▶ ACTIVITY:
Show each line of the data below that contains the string "Science". The match is case-sensitive.

─── THE RECORDS

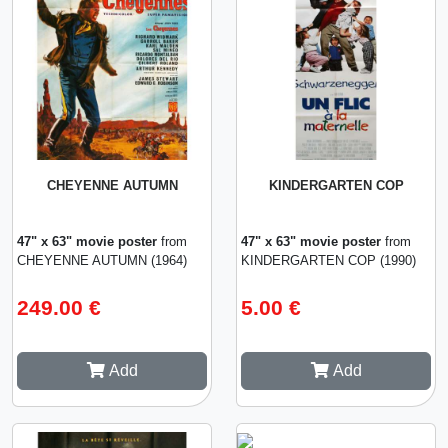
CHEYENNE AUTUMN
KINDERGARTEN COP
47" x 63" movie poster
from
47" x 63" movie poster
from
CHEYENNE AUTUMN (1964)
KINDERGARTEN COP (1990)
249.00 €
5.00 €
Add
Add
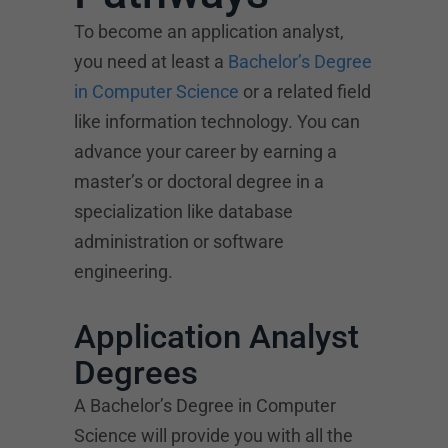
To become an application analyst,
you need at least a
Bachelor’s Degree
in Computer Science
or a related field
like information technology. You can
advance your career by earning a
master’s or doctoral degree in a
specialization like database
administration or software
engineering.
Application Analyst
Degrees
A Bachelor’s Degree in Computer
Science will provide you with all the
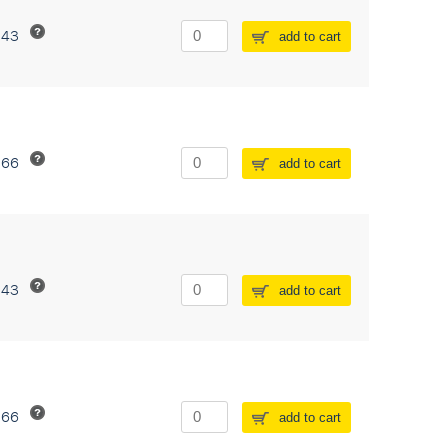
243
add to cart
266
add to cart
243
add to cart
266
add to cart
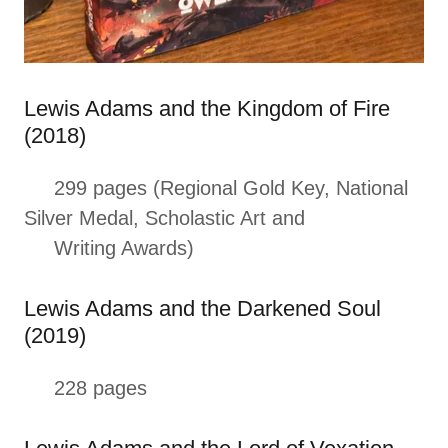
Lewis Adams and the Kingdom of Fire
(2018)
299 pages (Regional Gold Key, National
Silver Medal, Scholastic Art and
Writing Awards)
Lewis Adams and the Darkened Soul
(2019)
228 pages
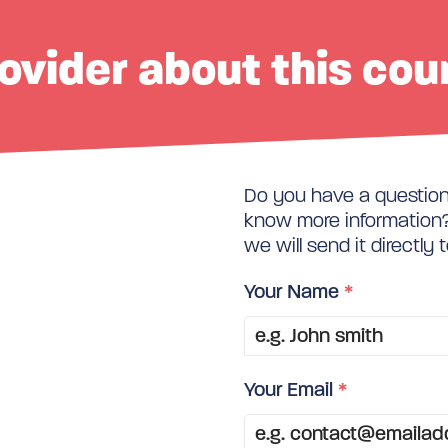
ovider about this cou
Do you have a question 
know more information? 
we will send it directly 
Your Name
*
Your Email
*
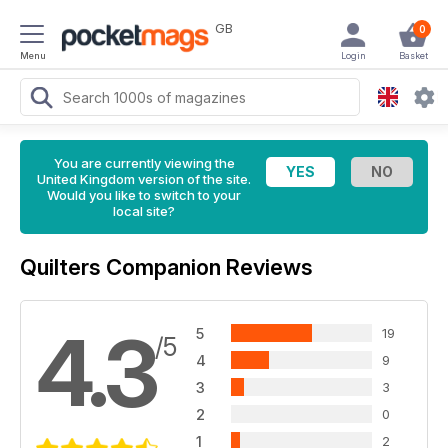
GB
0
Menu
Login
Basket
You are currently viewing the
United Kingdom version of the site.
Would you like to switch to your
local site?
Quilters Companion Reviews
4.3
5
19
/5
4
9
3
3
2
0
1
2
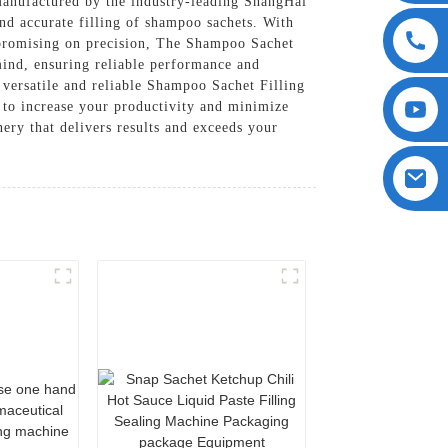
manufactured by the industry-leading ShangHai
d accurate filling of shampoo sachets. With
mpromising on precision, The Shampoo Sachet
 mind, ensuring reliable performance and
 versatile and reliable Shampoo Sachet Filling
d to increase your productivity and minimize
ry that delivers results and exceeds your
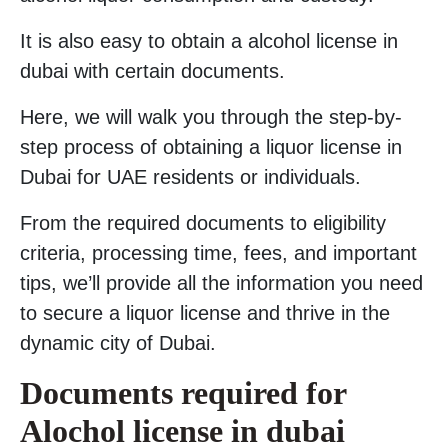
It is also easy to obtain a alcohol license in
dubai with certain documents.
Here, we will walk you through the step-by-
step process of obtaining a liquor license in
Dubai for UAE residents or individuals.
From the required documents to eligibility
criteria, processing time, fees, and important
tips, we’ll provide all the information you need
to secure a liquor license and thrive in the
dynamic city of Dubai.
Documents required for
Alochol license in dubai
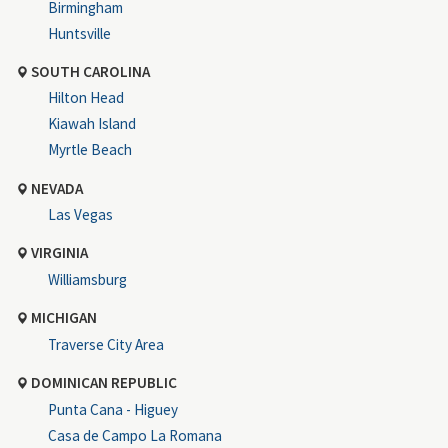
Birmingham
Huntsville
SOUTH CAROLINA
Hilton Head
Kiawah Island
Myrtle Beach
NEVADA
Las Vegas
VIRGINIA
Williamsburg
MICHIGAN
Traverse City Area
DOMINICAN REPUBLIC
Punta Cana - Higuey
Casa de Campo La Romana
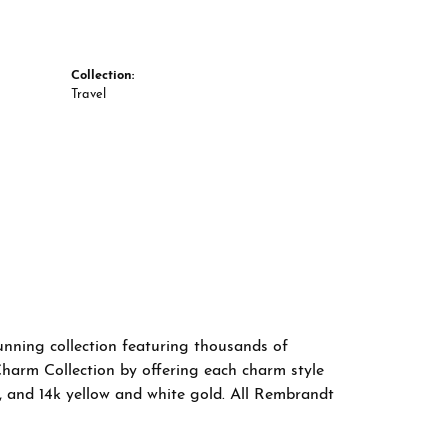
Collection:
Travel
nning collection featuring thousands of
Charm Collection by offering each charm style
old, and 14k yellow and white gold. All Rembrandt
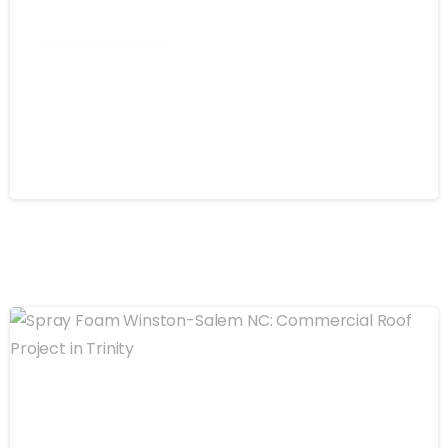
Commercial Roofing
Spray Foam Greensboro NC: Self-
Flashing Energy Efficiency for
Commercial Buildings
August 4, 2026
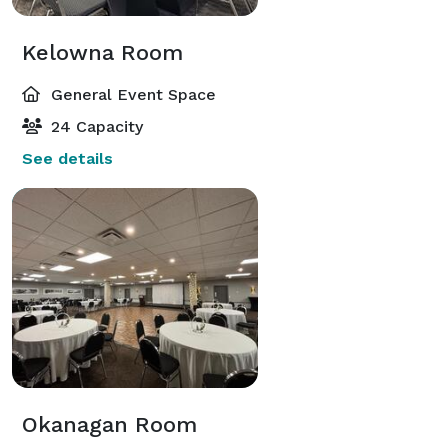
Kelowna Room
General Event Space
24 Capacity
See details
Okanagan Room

──────

▶ EXERCISE SOLUTION:
in Computer Science
Science will provide you with all the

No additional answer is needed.